…givng thanks to the Father, who has qualified us to share in the inheritance of the saints in light.  For He delivered us from the domain of darkness, and transferred us into the kingdom of  His beloved Son, in whom we have redemption, the forgiveness of sins…For it was teh Father’s good pleasure for all the fulness to dwell in Him, and through Him to reconcile all things to Himself, having made peace through the blood of the cross…And althought you were formerly alienated and hostile in mind, engaged in evil deeds, yet He has now reconciled you in His fleshly body through deal, in order to present you before Him holy and blameless and beyond reproach…
Colossians 1: 12-13, 19-20, 21-22
I am such a visual learner. 
I really need a picture bible, a picture dictionary, and a picture
commentary to go with the bible.   If
someone can sketch it out for me (stick figures are fine), then I seem to understand meanings much better.  Somehow it helps me
connect the dots that run from my head to my heart. 
With that said, I have a story that helps illustrate the
next “i am” from The I AM.  Here goes;
and since it’s a true story, I can’t start with “once upon a time.” 
There lived a little
girl who loved God.  She loved God so
much, she thought she wanted to grow up and serve him one day (so she
considered joining a convent).  She also
loved church.  She went almost every
Sunday, and especially loved the stories, the songs, and the crafts.  One day, the little girl asked her Sunday
school teacher about the stories.  “Are
all these stories you tell us from the bible really true?” she asked.  The teacher replied, “Oh, no, honey.  These stories are sort of like fables that
teach us lessons about life.”  The little
girl pondered that answer.  If the
stories like the ones about Adam and Eve, Abraham and Isaac, Noah and the Arc,
Moses and the Ten Commandments weren’t true, then were the stories about Jesus
real?  Remembering her teacher’s words,
she decided they must not be.  Yet, the
lesson about life that rang in her head like a little sing-song was this:  Good-Enough. 

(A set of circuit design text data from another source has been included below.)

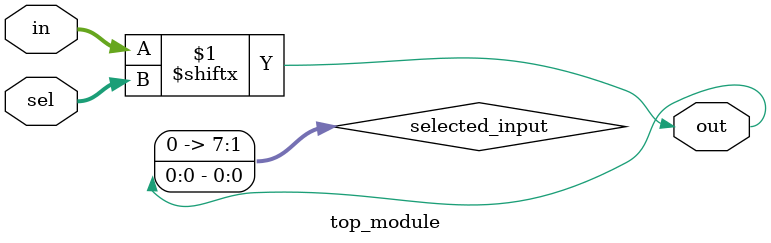
<source format=sv>
module top_module (
    input [255:0] in,
    input [7:0] sel,
    output out
);

    wire [7:0] selected_input;
    
    assign selected_input = in[sel];
    assign out = selected_input[0];
    
endmodule

</source>
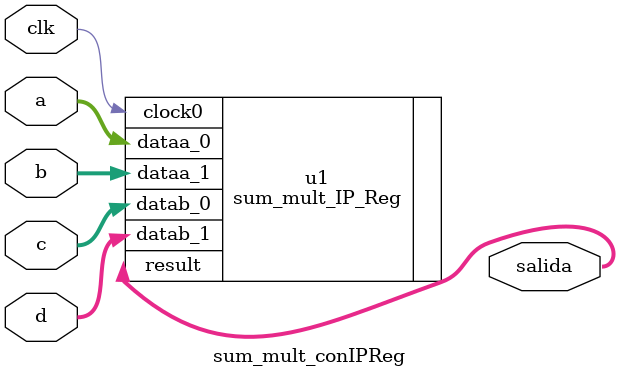
<source format=v>
module sum_mult_conIPReg (
    input [3:0] a,b,c,d,
    input clk,
    output [7:0] salida
);
    sum_mult_IP_Reg u1(
        .dataa_0(a),
        .dataa_1(b),
        .datab_0(c),
        .datab_1(d),
        .clock0(clk),
        .result(salida)
    );
    
endmodule
</source>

The Bible was about being Good-Enough. 
But, over the years, it got very tiresome trying to be Good-Enough.  So, as the little girl grew, she decided she’d
had enough of Good-Enough, and she became Bad. 

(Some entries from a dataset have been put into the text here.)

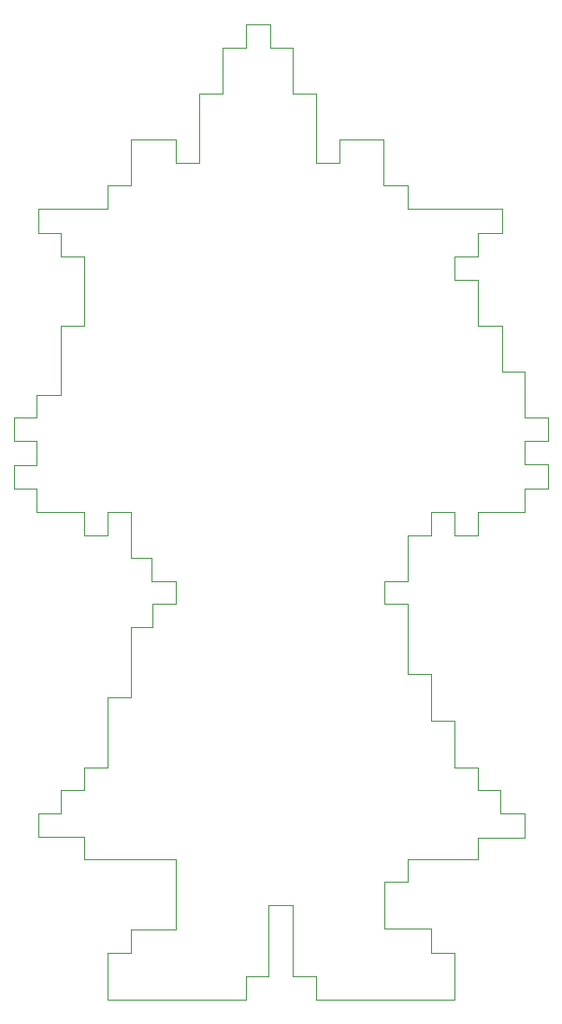
<source format=gm1>
G04 #@! TF.GenerationSoftware,KiCad,Pcbnew,9.0.2*
G04 #@! TF.CreationDate,2025-06-14T15:29:11+03:00*
G04 #@! TF.ProjectId,glowsei,676c6f77-7365-4692-9e6b-696361645f70,rev?*
G04 #@! TF.SameCoordinates,Original*
G04 #@! TF.FileFunction,Profile,NP*
%FSLAX46Y46*%
G04 Gerber Fmt 4.6, Leading zero omitted, Abs format (unit mm)*
G04 Created by KiCad (PCBNEW 9.0.2) date 2025-06-14 15:29:11*
%MOMM*%
%LPD*%
G01*
G04 APERTURE LIST*
G04 #@! TA.AperFunction,Profile*
%ADD10C,0.050000*%
G04 #@! TD*
G04 APERTURE END LIST*
D10*
X168400000Y-136300000D02*
X168400000Y-140500000D01*
X174800000Y-96400000D02*
X170500000Y-96400000D01*
X174800000Y-87900000D02*
X176900000Y-87900000D01*
X139100000Y-100600000D02*
X139100000Y-96400000D01*
X137000000Y-96400000D02*
X137000000Y-98500000D01*
X166300000Y-98500000D02*
X164200000Y-98500000D01*
X147400000Y-54400000D02*
X149500000Y-54400000D01*
X130600000Y-90000000D02*
X128500000Y-90000000D01*
X172700000Y-71200000D02*
X170500000Y-71200000D01*
X170500000Y-119500000D02*
X170500000Y-121600000D01*
X139100000Y-96400000D02*
X137000000Y-96400000D01*
X137000000Y-66900000D02*
X139100000Y-66900000D01*
X176900000Y-87900000D02*
X176900000Y-90000000D01*
X176900000Y-94300000D02*
X174800000Y-94300000D01*
X162000000Y-66900000D02*
X164200000Y-66900000D01*
X168400000Y-73300000D02*
X168400000Y-75400000D01*
X168400000Y-96400000D02*
X166300000Y-96400000D01*
X151600000Y-132000000D02*
X151600000Y-138400000D01*
X166300000Y-115300000D02*
X168400000Y-115300000D01*
X128500000Y-90000000D02*
X128500000Y-87900000D01*
X162100000Y-132100000D02*
X162100000Y-129900000D01*
X155900000Y-64800000D02*
X158000000Y-64800000D01*
X132800000Y-85800000D02*
X132800000Y-79600000D01*
X166300000Y-136300000D02*
X168400000Y-136300000D01*
X166300000Y-134100000D02*
X166300000Y-136300000D01*
X153800000Y-58600000D02*
X155900000Y-58600000D01*
X162100000Y-104700000D02*
X164200000Y-104700000D01*
X141100000Y-104700000D02*
X143200000Y-104700000D01*
X164200000Y-104700000D02*
X164200000Y-111100000D01*
X143200000Y-104700000D02*
X143200000Y-102700000D01*
X141000000Y-100600000D02*
X139100000Y-100600000D01*
X134900000Y-73300000D02*
X132800000Y-73300000D01*
X155900000Y-58600000D02*
X155900000Y-64800000D01*
X168400000Y-119500000D02*
X170500000Y-119500000D01*
X155900000Y-140500000D02*
X155900000Y-138400000D01*
X139100000Y-62700000D02*
X143200000Y-62700000D01*
X130600000Y-85800000D02*
X132800000Y-85800000D01*
X151600000Y-138400000D02*
X149500000Y-138400000D01*
X174800000Y-83700000D02*
X174800000Y-87900000D01*
X170500000Y-71200000D02*
X170500000Y-73300000D01*
X162100000Y-102700000D02*
X162100000Y-104700000D01*
X143200000Y-134200000D02*
X143200000Y-127800000D01*
X130600000Y-94300000D02*
X128500000Y-94300000D01*
X132800000Y-79600000D02*
X134900000Y-79600000D01*
X166300000Y-96400000D02*
X166300000Y-98500000D01*
X170500000Y-121600000D02*
X172600000Y-121600000D01*
X137000000Y-98500000D02*
X134900000Y-98500000D01*
X153800000Y-138400000D02*
X153800000Y-132000000D01*
X172600000Y-123700000D02*
X174800000Y-123700000D01*
X134900000Y-125800000D02*
X130700000Y-125800000D01*
X166300000Y-111100000D02*
X166300000Y-115300000D01*
X130700000Y-123700000D02*
X132800000Y-123700000D01*
X134900000Y-79600000D02*
X134900000Y-73300000D01*
X139100000Y-134200000D02*
X143200000Y-134200000D01*
X149500000Y-140500000D02*
X137000000Y-140500000D01*
X162000000Y-62700000D02*
X162000000Y-66900000D01*
X139100000Y-106800000D02*
X141100000Y-106800000D01*
X147400000Y-58600000D02*
X147400000Y-54400000D01*
X164200000Y-69000000D02*
X172700000Y-69000000D01*
X155900000Y-138400000D02*
X153800000Y-138400000D01*
X130600000Y-92200000D02*
X130600000Y-90000000D01*
X176900000Y-92100000D02*
X176900000Y-94300000D01*
X174800000Y-123700000D02*
X174800000Y-125900000D01*
X168400000Y-115300000D02*
X168400000Y-119500000D01*
X151700000Y-54400000D02*
X153800000Y-54400000D01*
X170500000Y-98500000D02*
X168400000Y-98500000D01*
X174800000Y-94300000D02*
X174800000Y-96400000D01*
X170500000Y-79600000D02*
X172700000Y-79600000D01*
X162100000Y-134100000D02*
X166300000Y-134100000D01*
X170500000Y-73300000D02*
X168400000Y-73300000D01*
X174800000Y-90000000D02*
X174800000Y-92100000D01*
X168400000Y-75400000D02*
X170500000Y-75400000D01*
X153800000Y-54400000D02*
X153800000Y-58600000D01*
X130700000Y-71200000D02*
X130700000Y-69000000D01*
X176900000Y-90000000D02*
X174800000Y-90000000D01*
X170500000Y-75400000D02*
X170500000Y-79600000D01*
X130600000Y-87900000D02*
X130600000Y-85800000D01*
X145300000Y-64800000D02*
X145300000Y-58600000D01*
X149500000Y-52300000D02*
X151700000Y-52300000D01*
X143200000Y-127800000D02*
X134900000Y-127800000D01*
X143200000Y-102700000D02*
X141000000Y-102700000D01*
X137000000Y-69000000D02*
X137000000Y-66900000D01*
X174800000Y-92100000D02*
X176900000Y-92100000D01*
X168400000Y-140500000D02*
X155900000Y-140500000D01*
X172700000Y-79600000D02*
X172700000Y-83700000D01*
X170500000Y-127800000D02*
X164200000Y-127800000D01*
X164200000Y-102700000D02*
X162100000Y-102700000D01*
X153800000Y-132000000D02*
X151600000Y-132000000D01*
X143200000Y-62700000D02*
X143200000Y-64800000D01*
X168400000Y-98500000D02*
X168400000Y-96400000D01*
X137000000Y-140500000D02*
X137000000Y-136300000D01*
X139100000Y-66900000D02*
X139100000Y-62700000D01*
X172600000Y-121600000D02*
X172600000Y-123700000D01*
X172700000Y-83700000D02*
X174800000Y-83700000D01*
X141100000Y-106800000D02*
X141100000Y-104700000D01*
X170500000Y-96400000D02*
X170500000Y-98500000D01*
X137000000Y-113200000D02*
X139100000Y-113200000D01*
X164200000Y-98500000D02*
X164200000Y-102700000D01*
X132800000Y-121600000D02*
X134900000Y-121600000D01*
X134900000Y-96400000D02*
X130600000Y-96400000D01*
X137000000Y-136300000D02*
X139100000Y-136300000D01*
X174800000Y-125900000D02*
X170500000Y-125900000D01*
X151700000Y-52300000D02*
X151700000Y-54400000D01*
X134900000Y-119500000D02*
X137000000Y-119500000D01*
X137000000Y-119500000D02*
X137000000Y-113200000D01*
X134900000Y-121600000D02*
X134900000Y-119500000D01*
X149500000Y-138400000D02*
X149500000Y-140500000D01*
X170500000Y-125900000D02*
X170500000Y-127800000D01*
X162100000Y-132100000D02*
X162100000Y-134100000D01*
X164200000Y-66900000D02*
X164200000Y-69000000D01*
X149500000Y-54400000D02*
X149500000Y-52300000D01*
X164200000Y-111100000D02*
X166300000Y-111100000D01*
X134900000Y-127800000D02*
X134900000Y-125800000D01*
X164200000Y-127800000D02*
X164200000Y-129900000D01*
X132800000Y-73300000D02*
X132800000Y-71200000D01*
X139100000Y-136300000D02*
X139100000Y-134200000D01*
X130600000Y-96400000D02*
X130600000Y-94300000D01*
X130700000Y-125800000D02*
X130700000Y-123700000D01*
X132800000Y-71200000D02*
X130700000Y-71200000D01*
X132800000Y-123700000D02*
X132800000Y-121600000D01*
X128500000Y-92200000D02*
X130600000Y-92200000D01*
X139100000Y-113200000D02*
X139100000Y-106800000D01*
X172700000Y-69000000D02*
X172700000Y-71200000D01*
X158000000Y-64800000D02*
X158000000Y-62700000D01*
X128500000Y-87900000D02*
X130600000Y-87900000D01*
X128500000Y-92200000D02*
X128500000Y-94300000D01*
X158000000Y-62700000D02*
X162000000Y-62700000D01*
X143200000Y-64800000D02*
X145300000Y-64800000D01*
X162100000Y-129900000D02*
X164200000Y-129900000D01*
X141000000Y-102700000D02*
X141000000Y-100600000D01*
X134900000Y-98500000D02*
X134900000Y-96400000D01*
X145300000Y-58600000D02*
X147400000Y-58600000D01*
X130700000Y-69000000D02*
X137000000Y-69000000D01*
M02*

</source>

She knew she was Bad, because she wasn’t Good-Enough anymore.  The God she’d learned to love felt very far
away.  He was very Unattainable &
Far-Away.  The more Unattainable he
seemed to be, the more Bad she grew.  Of
course, the more Bad, the further away God seemed to be…………until one
day, she realized God was not only Unattainable, he was Invisible.  And………… Little-Girl-Grown-Older was
very Sad. Very Sad, indeed.  Sad and
Bad.  OUCH!
In reality, God had
never moved.  He was still where he’d
always been.  He’d always been on the
other side of a big canyon.  No amount of
Good-Enough would help the little girl “attain” God.  No matter how hard she tried, Bad was always
inside of her.  On her own, she could
never cross the canyon that separated her from God.  As long as she could see him, she thought he
might be reachable, but when Bad took over, she moved further and further away
from the edge of the canyon and could no longer see God.  That’s when he became Invisible. 
One day,
Little-Girl-Grown-Older grew very discontent with her life.  The further away from God, the darker her
world became.  She despised Bad.  She longed for something different.  She wanted, no, needed some light.  However, she was so lost, she couldn’t find
her way back to the edge of the canyon, where glimpses of light were seen.  In her shame, lostness, and despair, she cried
out, “Help me!”  That’s all the Lord God
was waiting for, and, when he heard her cry, he sent his Son who delivered her
from her domain of darkness and transferred her across the Chasm-Deep-and-Wide
right into the presence of God-the-Father. 
The Beloved Son lay down his life, bridged the Chasm-Deep-and-Wide and
made a way for the Sad-Bad-Girl to become Little-Girl-Holy-and-Blameless.  No longer Bad, she was beyond reproach…and reconciled to the Father. 
That little girl was/is/will be Me.  I am reconciled! 
What a story, I have to tell!  You, too?